Назад мы возвращались на извозчике. Рано темнело, и город зажигался бесконечными огнями. Невский Проспект был в сплошном сиянии. Это так казалось тогда; вероятно, освещение Петербурга в 1912 году было более чем скромным по сравнению с огнями Елисейских Полей и Place de la Concorde в нынешнее время. Мы сидели в санях, завернутые мехами по глаза, снег от копыт лошадей летел мимо нас и всегда попадал в лицо, навстречу бесконечным потоком неслись другие сани, кареты, вейки, на лошадях были нарядные шелковые сетки, темно-синие, зеленые, темно-красные. Однажды мимо нас промчались сани с Андреем, кутавшимся в бобровый воротник:
И правовед опять садится в сани,
Широким жестом запахнув шинель.
Именно в эти годы Петербург переживал свой последний рассвет, был особенно блестящ, и утончен, и беспокоен — перед своей гибелью. В Бродячей Собаке сидела Анна Ахматова, Мандельштам; на Сергиевской, в доме Мурузи, принимали по воскресеньям Мережковские; жил дышал и писал Александр Блок.
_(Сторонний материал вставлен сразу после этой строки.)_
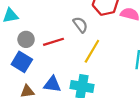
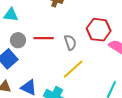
red line: (54, 42) -> (44, 38), moved

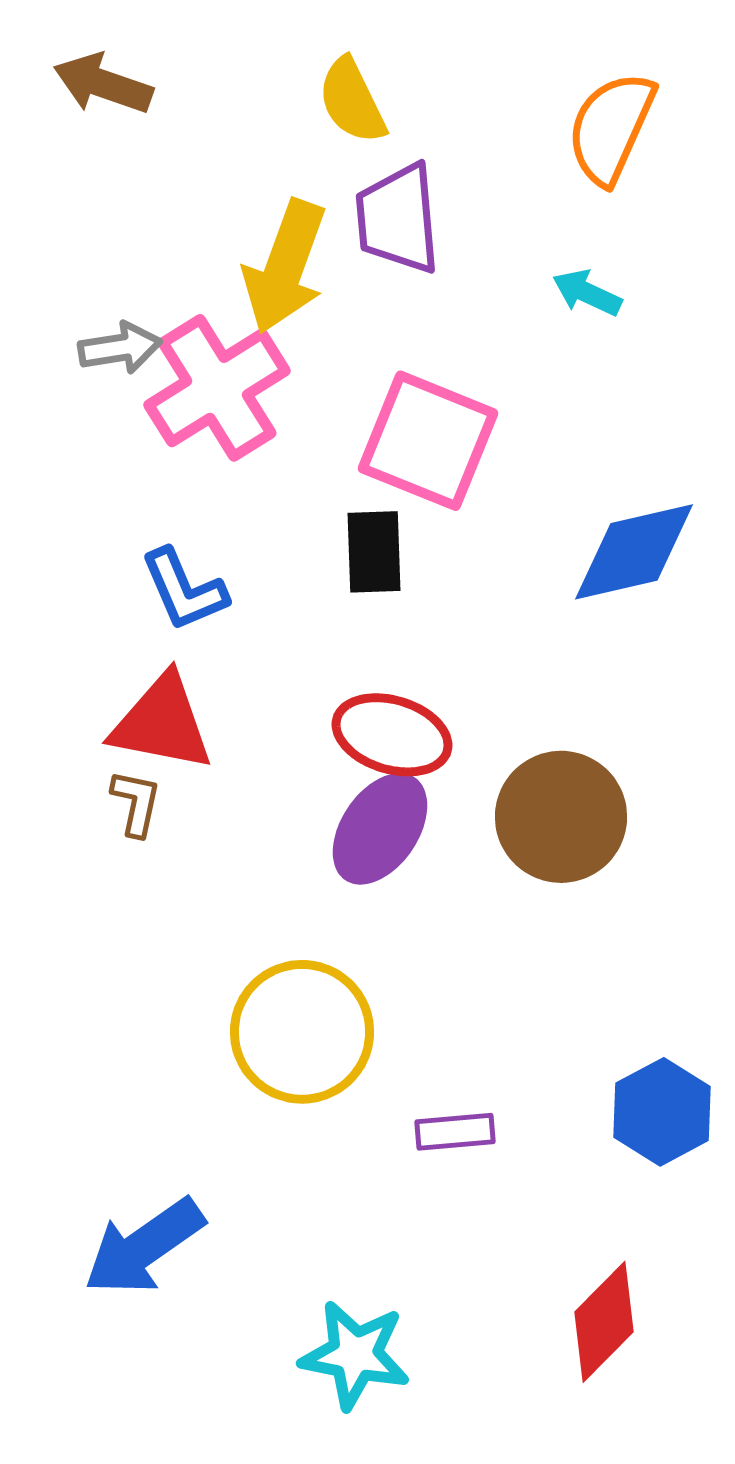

Я отдал бы половину моей жизни за то, чтобы мне в 1912 было не пять лет, а хотя бы семнадцать, чтобы я тоже мог ходить в Бродячую Собаку, пить чай у Мережковских, сознательно переживать последние дни этого обреченного и удивительного города.
Но в половине восьмого нас уже укладывали в постель, Марта еще полчаса читала про мурзилок, и потом тушился свет. Единственным отголоском литературной петербургской жизни сохранились в памяти удивленные рассказы отца и матери, попавших однажды случайно на какое-то футуристическое собрание. — У них в петлицах морковь, — рассказывала мать, — на лице рисунки, а самый главный в желтой кофте, и кривляется, и кричит.
На Захарьевской наши окна выходили на Конногвардейские казармы. В дни парадов мы не слезали с окон, любуясь лошадьми. Формы императорской гвардии действительно прекрасны. На улицах, не обращая внимания на шип фрейлейн Марты, я часто бежал за уланами и гусарскими офицерами, забегал даже вперед, чтобы лучше рассмотреть их каски с орлом, султаны, эполеты. Особенно мне нравилась уланская парадная форма: белый мундир, блестящий колет, летящий орел на сияющей каске. Уланские офицеры были похожи на северных римлян, они символизировали острее всего ту величавую, холодную и, м. б., пустую игру в империю скифских мужиков, которая велась Петербургом два столетия и окончилась в крови и грязи.
Около Александровской колонны еще стояли гренадеры в меховых шапках, дряхлые бородатые старики, они вымирали один за другим, но крепко держались за полковую честь и за привилегию охранять ангела и колонну. Я нерешительно подходил к старикам, у них глаза были красные от ветра и мороза, и немного боялся их косматости — шапок, бород.
Царь жил в огромном длинном дворце со статуями на крыше. Проезжая мимо дворца, я всегда жадно смотрел на окна — что, если подойдет Цесаревич, фотография которого в белой матроске, такой же как и у меня, висела в детской. Но Цесаревич в это время лежал в своей белой кроватке, истекая кровью, и заводил свои прекрасные и недетски печальные
глаза на странного, по-оперному разодетого мужика, которого, отчаявшись в докторах, приводили к нему с черного хода в огромный дворец со статуями на крыше.
Однажды, на Невском, когда мы гуляли, произошло движение; какие-то люди отодвигали толпу, собравшуюся мгновенно. Нас затолкали, но потом усатый городовой в медалях сказал: — Пропустите барского ребенка! — и я очутился на краю тротуара: мимо уже неслись сани, и в них сидел, прикладывая руку к козырьку, офицер с русой бородой в старой шинели, в белых перчатках. Раздалось «ура». Я долго не мог опомниться, узнав, что это проехал Царь, все хотел бежать за санями, чтобы лучше увидеть, но был разочарован тусклостью царского наряда — ни короны, ни мантии, ни державы в руках. Уланские офицеры были гораздо наряднее царя.